> _INSTRUCTIONS FOR THE TASK_:
What is the number of lines below that include "assign"? Give that number alone.

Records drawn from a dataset
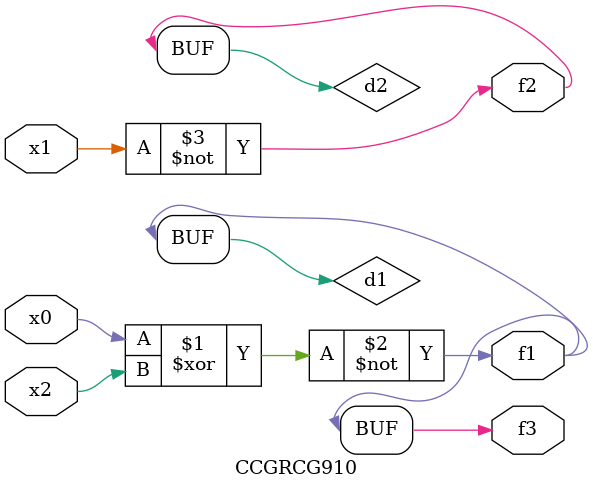
<source format=v>
module CCGRCG910(
	input x0, x1, x2,
	output f1, f2, f3
);

	wire d1, d2, d3;

	xnor (d1, x0, x2);
	nand (d2, x1);
	nor (d3, x1, x2);
	assign f1 = d1;
	assign f2 = d2;
	assign f3 = d1;
endmodule

</source>
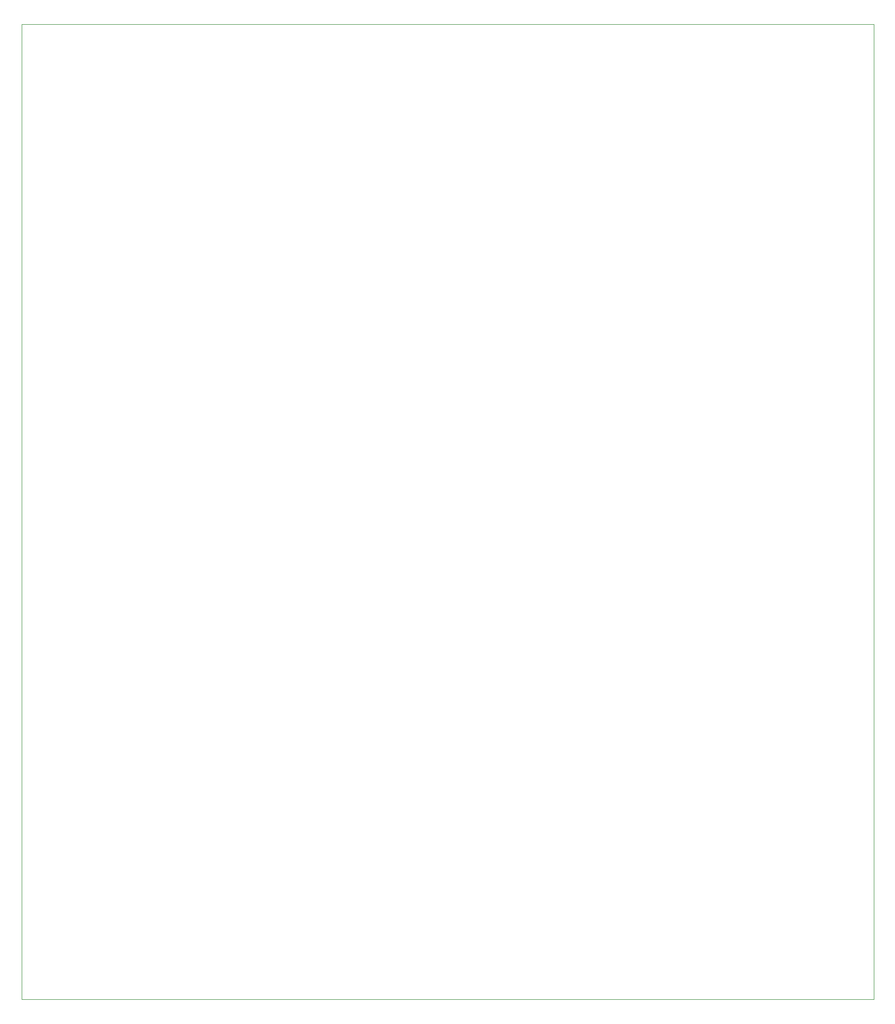
<source format=gbr>
%TF.GenerationSoftware,KiCad,Pcbnew,(5.1.10)-1*%
%TF.CreationDate,2021-08-16T11:24:17+03:00*%
%TF.ProjectId,LPF-AD823AN-valmis,4c50462d-4144-4383-9233-414e2d76616c,rev?*%
%TF.SameCoordinates,Original*%
%TF.FileFunction,Profile,NP*%
%FSLAX46Y46*%
G04 Gerber Fmt 4.6, Leading zero omitted, Abs format (unit mm)*
G04 Created by KiCad (PCBNEW (5.1.10)-1) date 2021-08-16 11:24:17*
%MOMM*%
%LPD*%
G01*
G04 APERTURE LIST*
%TA.AperFunction,Profile*%
%ADD10C,0.050000*%
%TD*%
G04 APERTURE END LIST*
D10*
X16256000Y-175260000D02*
X16510000Y-175260000D01*
X16256000Y-11684000D02*
X16256000Y-175260000D01*
X159258000Y-175260000D02*
X16510000Y-175260000D01*
X159258000Y-11684000D02*
X159258000Y-175260000D01*
X16256000Y-11684000D02*
X159258000Y-11684000D01*
M02*

</source>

> _WRITTEN RESPONSE_:
3